Questo sarà ricordato come l’anno della corsa per i rendimenti obbligazionari in tutto il mondo. Basti pensare a quanto accaduto al T-bond americano a 10 anni, “benchmark” globale. All’inizio del 2022, offriva un rendimento di poco superiore a 1,60%, mentre ad ottobre viaggiava in area 4,25%. Nel giro di neppure dieci mesi, il rendimento era aumentato di oltre due volte e mezza. A metà settimana, però, risultava sceso sotto il 3,50%. Tre quarti di punto in meno in circa un mese e mezzo.

La marcia si è interrotta e sembra che la discesa sia destinata a proseguire.

Giù anche rendimenti e spread

Questo trend sta influenzando i rendimenti nel resto del mondo. Guardate all’Italia. Il BTp a 10 anni ad ottobre sfiorava il 4,90%, mentre questa settimana è sceso fin sotto il 3,60%. E nel frattempo, lo spread con i Bund si è ristretto da un massimo di 250 a 185 punti base. Cos’è successo al T-bond e, di riflesso, al resto del mercato mondiale?
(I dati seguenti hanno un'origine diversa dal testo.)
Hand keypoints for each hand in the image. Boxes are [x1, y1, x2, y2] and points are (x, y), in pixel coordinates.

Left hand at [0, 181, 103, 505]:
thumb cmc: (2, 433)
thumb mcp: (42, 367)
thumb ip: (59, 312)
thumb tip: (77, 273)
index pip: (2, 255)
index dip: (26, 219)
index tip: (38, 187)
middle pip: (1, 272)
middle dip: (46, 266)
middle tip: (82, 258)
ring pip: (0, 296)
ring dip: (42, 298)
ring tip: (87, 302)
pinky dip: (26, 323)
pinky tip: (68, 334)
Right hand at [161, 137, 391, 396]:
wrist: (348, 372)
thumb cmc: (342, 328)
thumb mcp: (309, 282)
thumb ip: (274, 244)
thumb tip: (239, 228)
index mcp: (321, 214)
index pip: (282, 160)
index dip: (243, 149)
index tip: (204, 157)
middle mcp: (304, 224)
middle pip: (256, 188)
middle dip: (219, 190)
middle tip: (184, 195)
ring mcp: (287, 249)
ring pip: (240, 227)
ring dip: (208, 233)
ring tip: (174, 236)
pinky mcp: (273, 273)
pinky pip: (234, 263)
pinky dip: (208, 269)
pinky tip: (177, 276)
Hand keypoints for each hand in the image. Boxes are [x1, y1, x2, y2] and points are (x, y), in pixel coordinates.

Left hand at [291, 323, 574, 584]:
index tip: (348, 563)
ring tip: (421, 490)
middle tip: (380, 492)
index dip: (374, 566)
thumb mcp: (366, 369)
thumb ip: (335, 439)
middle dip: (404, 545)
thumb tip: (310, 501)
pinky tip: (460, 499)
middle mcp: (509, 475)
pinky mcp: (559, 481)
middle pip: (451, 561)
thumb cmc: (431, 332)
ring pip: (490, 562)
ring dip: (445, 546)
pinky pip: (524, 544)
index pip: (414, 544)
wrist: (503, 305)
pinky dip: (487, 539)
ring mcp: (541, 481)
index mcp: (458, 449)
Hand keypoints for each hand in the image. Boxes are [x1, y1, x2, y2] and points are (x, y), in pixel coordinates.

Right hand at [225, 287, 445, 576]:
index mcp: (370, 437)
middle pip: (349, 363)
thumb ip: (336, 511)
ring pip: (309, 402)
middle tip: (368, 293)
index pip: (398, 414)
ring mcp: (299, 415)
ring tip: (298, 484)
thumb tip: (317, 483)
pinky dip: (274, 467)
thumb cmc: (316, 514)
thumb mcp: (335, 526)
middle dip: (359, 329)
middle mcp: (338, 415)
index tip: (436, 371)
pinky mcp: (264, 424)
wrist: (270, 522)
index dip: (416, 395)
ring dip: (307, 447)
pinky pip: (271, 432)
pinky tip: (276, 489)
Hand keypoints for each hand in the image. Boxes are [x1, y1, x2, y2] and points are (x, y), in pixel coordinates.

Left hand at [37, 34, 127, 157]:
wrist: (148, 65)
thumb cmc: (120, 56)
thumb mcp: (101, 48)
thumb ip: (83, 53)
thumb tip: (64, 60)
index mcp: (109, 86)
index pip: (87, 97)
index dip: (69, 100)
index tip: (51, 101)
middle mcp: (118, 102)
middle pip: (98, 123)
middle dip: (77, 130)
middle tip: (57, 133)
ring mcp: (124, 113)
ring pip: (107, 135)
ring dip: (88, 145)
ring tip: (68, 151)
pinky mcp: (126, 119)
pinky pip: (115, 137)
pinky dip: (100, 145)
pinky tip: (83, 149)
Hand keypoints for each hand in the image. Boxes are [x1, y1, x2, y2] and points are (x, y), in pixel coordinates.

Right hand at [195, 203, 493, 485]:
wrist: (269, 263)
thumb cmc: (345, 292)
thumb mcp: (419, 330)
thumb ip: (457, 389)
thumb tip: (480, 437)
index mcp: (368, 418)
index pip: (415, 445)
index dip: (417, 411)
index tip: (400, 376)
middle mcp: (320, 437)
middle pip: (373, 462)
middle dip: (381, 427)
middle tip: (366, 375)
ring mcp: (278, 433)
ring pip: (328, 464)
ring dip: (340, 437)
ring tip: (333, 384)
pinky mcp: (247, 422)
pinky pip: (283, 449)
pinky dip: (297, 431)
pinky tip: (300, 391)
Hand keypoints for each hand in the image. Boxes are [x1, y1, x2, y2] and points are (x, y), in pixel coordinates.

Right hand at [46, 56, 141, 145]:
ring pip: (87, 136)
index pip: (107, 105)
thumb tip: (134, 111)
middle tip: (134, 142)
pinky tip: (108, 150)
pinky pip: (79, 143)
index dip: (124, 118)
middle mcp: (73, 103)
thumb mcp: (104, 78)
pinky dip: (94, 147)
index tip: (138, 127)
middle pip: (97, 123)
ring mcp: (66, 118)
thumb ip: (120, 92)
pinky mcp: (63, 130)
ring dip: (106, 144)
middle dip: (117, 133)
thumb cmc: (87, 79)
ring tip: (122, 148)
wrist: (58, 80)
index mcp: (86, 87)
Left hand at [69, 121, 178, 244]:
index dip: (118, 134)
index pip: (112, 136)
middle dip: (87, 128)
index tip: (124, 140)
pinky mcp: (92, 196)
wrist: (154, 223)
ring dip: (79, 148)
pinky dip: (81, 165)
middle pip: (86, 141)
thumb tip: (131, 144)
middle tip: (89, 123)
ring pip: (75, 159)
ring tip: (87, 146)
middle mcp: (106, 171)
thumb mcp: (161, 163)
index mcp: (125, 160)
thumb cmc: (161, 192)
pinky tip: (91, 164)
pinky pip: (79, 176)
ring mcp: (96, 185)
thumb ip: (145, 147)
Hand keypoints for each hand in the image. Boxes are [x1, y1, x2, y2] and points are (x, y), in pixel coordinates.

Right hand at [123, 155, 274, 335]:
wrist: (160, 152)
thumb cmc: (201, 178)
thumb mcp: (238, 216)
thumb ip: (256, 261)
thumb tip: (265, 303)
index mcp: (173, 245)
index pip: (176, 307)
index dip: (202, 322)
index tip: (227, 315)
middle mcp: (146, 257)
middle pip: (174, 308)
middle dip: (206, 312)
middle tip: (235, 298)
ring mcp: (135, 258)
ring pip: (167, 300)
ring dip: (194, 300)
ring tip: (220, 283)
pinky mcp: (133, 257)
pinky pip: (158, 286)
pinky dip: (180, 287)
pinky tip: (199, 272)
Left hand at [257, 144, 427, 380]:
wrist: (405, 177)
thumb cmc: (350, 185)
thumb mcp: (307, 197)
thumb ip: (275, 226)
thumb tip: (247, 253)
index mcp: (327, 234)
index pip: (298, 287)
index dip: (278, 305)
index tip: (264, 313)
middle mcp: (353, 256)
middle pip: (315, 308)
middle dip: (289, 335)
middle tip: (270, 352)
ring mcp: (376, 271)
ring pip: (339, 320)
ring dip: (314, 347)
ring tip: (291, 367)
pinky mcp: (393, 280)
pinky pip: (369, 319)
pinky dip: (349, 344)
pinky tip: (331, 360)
La Federal Reserve ha alzato i tassi d’interesse fino al 4% a inizio novembre. Man mano che il costo del denaro negli Stati Uniti sale, si avvicina il punto di arrivo, la meta dell’istituto. Essa è intravista al 5% attualmente. L’inflazione americana ha iniziato a scendere, pur restando elevata. Ciò sta convincendo gli investitori che la stretta monetaria sia prossima alla fine. In effetti, il dollaro stesso si sta indebolendo su tale scenario.

Curva T-bond invertita

La curva dei T-bond si è anche invertita ai massimi dal 1981. Ormai, il rendimento a 2 anni risulta essere superiore al rendimento a 10 anni di oltre 80 punti base o 0,80%. Questo sarebbe anche un chiaro segnale di recessione in arrivo per l’economia americana. E con essa, ci sarebbe il taglio dei tassi. Tuttavia, ad oggi non esistono indizi sufficienti per carpire un simile andamento negativo del PIL. Anzi, l’occupazione resta solida e sfida le previsioni degli analisti.

Cosa significa questo trend dei T-bond per il resto dell’obbligazionario mondiale? I tassi sono saliti verosimilmente a sufficienza e, anzi, nei mesi appena trascorsi avevano scontato uno scenario più restrittivo di quello adesso atteso. I rendimenti stanno scendendo perché le principali banche centrali continueranno sì ad alzare i tassi, ma non di troppi punti percentuali rispetto ai livelli già raggiunti. Un po’ di disinflazione la porterà la stessa recessione, prevista soprattutto in Europa. Tra l’altro, il prezzo del petrolio sta “sgonfiandosi” sui mercati. La vera incognita nel Vecchio Continente resta il gas.